Sharing CSET metadata, such as classifier outputs, connected to OpenAlex ids

Primary LanguagePython

CSET OpenAlex metadata

This project augments OpenAlex works with additional metadata prepared by CSET. The dataset is available at Zenodo.

Metadata fields

For the complete list of metadata fields and their types, see schemas/metadata.json. Below, we describe how each field was collected in more detail:

Language ID

Our article linkage pipeline generates language ID labels for titles and abstracts using PYCLD2. We only include language IDs where PYCLD2 successfully output a language and marked the output as reliable.

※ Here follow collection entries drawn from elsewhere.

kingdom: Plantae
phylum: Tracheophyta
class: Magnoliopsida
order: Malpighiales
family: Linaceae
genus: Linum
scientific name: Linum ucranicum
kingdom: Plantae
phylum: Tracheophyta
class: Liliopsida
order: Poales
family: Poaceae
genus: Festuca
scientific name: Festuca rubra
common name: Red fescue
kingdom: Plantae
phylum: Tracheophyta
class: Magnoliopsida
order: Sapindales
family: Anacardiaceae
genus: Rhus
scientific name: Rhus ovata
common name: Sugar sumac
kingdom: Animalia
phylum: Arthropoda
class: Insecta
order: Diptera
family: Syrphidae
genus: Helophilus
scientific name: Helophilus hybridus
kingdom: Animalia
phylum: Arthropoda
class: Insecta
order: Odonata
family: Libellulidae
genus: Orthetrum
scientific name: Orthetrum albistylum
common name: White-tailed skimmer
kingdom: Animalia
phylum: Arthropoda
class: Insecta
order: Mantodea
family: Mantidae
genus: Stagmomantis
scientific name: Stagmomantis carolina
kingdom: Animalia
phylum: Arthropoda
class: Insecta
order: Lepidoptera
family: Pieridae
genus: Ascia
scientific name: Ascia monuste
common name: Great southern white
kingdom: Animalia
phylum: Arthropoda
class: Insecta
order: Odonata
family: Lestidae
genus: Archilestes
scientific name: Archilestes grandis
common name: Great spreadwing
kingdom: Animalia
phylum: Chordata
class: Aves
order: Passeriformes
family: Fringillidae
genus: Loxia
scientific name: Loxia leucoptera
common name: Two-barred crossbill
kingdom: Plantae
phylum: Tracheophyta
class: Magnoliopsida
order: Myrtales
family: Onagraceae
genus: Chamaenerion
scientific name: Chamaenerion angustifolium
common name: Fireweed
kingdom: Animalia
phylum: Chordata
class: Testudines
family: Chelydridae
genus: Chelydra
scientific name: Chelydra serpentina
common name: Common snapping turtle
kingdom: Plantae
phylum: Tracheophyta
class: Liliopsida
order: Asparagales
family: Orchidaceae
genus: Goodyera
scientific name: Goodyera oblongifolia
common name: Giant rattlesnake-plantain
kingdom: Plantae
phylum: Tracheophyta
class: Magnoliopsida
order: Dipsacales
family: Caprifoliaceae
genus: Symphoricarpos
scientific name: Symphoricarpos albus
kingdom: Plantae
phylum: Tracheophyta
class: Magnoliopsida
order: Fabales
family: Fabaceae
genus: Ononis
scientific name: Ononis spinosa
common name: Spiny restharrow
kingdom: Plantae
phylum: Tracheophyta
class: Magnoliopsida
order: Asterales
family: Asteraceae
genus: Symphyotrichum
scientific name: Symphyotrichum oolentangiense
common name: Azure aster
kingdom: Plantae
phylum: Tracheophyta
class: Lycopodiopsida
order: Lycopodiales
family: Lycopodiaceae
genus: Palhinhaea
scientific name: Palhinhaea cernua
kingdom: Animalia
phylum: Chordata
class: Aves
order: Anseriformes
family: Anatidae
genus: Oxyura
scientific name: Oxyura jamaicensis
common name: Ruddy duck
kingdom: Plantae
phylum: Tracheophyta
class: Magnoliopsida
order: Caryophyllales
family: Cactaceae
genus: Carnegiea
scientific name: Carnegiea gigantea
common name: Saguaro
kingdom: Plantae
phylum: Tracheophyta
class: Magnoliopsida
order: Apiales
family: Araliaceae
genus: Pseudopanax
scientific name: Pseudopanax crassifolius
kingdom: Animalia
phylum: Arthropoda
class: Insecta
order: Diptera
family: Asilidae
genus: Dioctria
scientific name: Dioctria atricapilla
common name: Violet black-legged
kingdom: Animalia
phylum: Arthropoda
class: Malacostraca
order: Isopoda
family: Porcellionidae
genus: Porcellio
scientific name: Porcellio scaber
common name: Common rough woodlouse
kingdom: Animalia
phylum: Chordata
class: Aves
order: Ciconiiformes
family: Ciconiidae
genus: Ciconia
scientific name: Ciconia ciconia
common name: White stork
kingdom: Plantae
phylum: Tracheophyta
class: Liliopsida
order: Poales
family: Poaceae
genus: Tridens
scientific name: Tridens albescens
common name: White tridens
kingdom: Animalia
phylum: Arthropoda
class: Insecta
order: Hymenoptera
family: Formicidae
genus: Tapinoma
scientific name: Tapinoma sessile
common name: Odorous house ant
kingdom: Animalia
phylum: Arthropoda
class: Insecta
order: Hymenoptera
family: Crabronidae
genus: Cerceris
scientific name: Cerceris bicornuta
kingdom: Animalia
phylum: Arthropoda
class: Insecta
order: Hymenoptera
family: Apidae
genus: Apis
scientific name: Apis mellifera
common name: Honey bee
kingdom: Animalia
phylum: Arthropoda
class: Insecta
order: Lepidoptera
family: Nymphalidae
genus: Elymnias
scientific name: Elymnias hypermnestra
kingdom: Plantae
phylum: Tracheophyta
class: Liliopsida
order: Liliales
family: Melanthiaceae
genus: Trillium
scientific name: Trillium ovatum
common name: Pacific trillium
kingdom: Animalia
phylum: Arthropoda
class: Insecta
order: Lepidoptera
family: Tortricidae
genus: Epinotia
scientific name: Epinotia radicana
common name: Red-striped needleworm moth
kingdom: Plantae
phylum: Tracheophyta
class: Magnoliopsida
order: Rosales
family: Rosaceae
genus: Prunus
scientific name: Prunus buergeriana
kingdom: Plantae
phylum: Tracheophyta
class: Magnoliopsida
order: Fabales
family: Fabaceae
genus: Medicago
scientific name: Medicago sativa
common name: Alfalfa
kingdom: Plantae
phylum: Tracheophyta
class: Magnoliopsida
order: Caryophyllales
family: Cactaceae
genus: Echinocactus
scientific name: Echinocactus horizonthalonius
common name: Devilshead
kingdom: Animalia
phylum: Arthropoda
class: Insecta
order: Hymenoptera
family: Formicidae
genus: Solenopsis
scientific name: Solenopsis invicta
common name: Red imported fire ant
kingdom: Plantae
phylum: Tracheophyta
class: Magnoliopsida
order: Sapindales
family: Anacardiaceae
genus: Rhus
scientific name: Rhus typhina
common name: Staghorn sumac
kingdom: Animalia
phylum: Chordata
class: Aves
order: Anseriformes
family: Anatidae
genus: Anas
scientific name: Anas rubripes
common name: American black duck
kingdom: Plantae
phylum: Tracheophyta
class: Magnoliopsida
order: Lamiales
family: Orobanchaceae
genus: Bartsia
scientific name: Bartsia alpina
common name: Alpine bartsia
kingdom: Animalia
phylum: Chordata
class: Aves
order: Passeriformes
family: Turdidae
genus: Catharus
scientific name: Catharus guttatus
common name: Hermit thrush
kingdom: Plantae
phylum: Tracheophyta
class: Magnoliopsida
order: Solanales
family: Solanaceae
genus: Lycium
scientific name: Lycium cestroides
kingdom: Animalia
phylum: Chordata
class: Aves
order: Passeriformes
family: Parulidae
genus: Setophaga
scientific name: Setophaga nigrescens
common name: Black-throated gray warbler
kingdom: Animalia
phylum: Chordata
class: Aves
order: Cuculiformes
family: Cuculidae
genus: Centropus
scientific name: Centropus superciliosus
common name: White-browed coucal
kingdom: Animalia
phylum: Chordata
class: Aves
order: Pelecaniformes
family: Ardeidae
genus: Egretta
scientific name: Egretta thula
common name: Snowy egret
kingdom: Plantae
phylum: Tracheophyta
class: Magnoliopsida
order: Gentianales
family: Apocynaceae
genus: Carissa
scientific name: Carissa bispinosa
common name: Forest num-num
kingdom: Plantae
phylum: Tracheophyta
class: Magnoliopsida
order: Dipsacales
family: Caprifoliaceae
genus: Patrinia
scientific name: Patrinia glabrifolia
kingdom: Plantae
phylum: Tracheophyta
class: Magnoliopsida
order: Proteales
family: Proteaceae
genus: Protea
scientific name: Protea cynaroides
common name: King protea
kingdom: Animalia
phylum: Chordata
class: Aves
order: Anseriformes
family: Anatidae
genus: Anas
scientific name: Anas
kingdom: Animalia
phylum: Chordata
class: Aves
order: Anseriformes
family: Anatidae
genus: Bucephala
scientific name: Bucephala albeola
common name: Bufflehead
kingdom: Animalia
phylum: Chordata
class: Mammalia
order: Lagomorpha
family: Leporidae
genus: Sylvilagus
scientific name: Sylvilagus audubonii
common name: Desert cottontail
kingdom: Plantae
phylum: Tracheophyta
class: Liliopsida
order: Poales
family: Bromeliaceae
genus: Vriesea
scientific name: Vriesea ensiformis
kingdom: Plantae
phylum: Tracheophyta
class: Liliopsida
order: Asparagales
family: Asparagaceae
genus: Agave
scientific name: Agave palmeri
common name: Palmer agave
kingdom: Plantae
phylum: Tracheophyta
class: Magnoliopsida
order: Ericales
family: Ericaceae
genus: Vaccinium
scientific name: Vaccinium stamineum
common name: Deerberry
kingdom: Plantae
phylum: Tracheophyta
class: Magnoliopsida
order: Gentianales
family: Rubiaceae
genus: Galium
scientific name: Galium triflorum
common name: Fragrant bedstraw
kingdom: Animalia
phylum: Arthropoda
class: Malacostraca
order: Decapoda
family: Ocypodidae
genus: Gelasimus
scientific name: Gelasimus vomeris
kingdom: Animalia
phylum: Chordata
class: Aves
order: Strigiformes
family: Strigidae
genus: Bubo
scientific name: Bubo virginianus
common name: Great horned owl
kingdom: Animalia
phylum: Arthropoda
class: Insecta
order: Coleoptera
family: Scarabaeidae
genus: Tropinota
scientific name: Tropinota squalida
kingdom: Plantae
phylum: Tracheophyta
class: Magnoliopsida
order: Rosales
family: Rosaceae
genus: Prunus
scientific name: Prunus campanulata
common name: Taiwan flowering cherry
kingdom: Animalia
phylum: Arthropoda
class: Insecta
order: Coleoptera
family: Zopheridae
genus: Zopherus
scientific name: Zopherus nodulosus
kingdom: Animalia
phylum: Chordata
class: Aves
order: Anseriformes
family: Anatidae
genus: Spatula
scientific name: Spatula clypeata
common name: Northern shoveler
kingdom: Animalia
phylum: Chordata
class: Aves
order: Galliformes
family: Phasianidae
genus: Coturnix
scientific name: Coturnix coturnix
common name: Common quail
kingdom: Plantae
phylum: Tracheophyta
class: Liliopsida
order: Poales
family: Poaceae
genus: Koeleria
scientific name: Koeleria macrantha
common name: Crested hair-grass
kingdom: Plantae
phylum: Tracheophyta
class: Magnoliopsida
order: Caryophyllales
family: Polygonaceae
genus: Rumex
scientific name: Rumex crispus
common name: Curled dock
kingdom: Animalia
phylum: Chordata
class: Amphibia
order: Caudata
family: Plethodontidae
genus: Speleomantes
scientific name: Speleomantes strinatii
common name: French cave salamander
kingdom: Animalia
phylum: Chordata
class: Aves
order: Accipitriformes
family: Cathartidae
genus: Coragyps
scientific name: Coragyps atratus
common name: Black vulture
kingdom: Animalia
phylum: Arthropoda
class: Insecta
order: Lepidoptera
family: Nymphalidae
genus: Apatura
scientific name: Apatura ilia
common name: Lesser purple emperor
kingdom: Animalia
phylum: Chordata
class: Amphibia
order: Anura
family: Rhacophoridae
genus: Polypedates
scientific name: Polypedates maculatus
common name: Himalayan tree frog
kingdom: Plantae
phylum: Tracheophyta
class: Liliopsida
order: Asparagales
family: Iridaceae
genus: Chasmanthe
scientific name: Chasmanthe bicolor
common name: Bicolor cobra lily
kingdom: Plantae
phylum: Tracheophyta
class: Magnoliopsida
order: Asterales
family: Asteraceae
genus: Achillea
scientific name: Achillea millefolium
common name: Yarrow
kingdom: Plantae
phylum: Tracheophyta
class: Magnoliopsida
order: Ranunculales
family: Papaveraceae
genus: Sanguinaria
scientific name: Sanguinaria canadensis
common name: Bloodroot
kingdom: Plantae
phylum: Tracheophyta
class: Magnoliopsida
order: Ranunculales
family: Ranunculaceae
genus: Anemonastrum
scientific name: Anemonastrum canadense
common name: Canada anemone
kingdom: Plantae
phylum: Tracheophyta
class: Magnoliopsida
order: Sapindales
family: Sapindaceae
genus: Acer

Subject relevance predictions

We share outputs for subject classifiers (for more information on how these classifiers were trained and deployed, see our documentation) in the following fields:

  • is_cv - True if a computer vision classifier predicted the work was relevant
  • is_nlp - True if a natural language processing classifier predicted the work was relevant
  • is_robotics - True if a robotics classifier predicted the work was relevant
  • is_ai - True if an artificial intelligence classifier predicted the work was relevant, or if any of the computer vision, natural language processing, or robotics classifiers predicted the work was relevant
  • is_cyber - True if a cybersecurity classifier predicted the work was relevant

Updating the dataset

The dataset is updated monthly through the pipeline in cset_openalex_augmentation_dag.py. This pipeline runs the query in sql/metadata.sql to aggregate CSET metadata associated with each OpenAlex work, backs the results up within our internal data warehouse, and updates the data on Zenodo.

(For CSET staff) To update the artifacts used by this pipeline, run bash push_to_airflow.sh.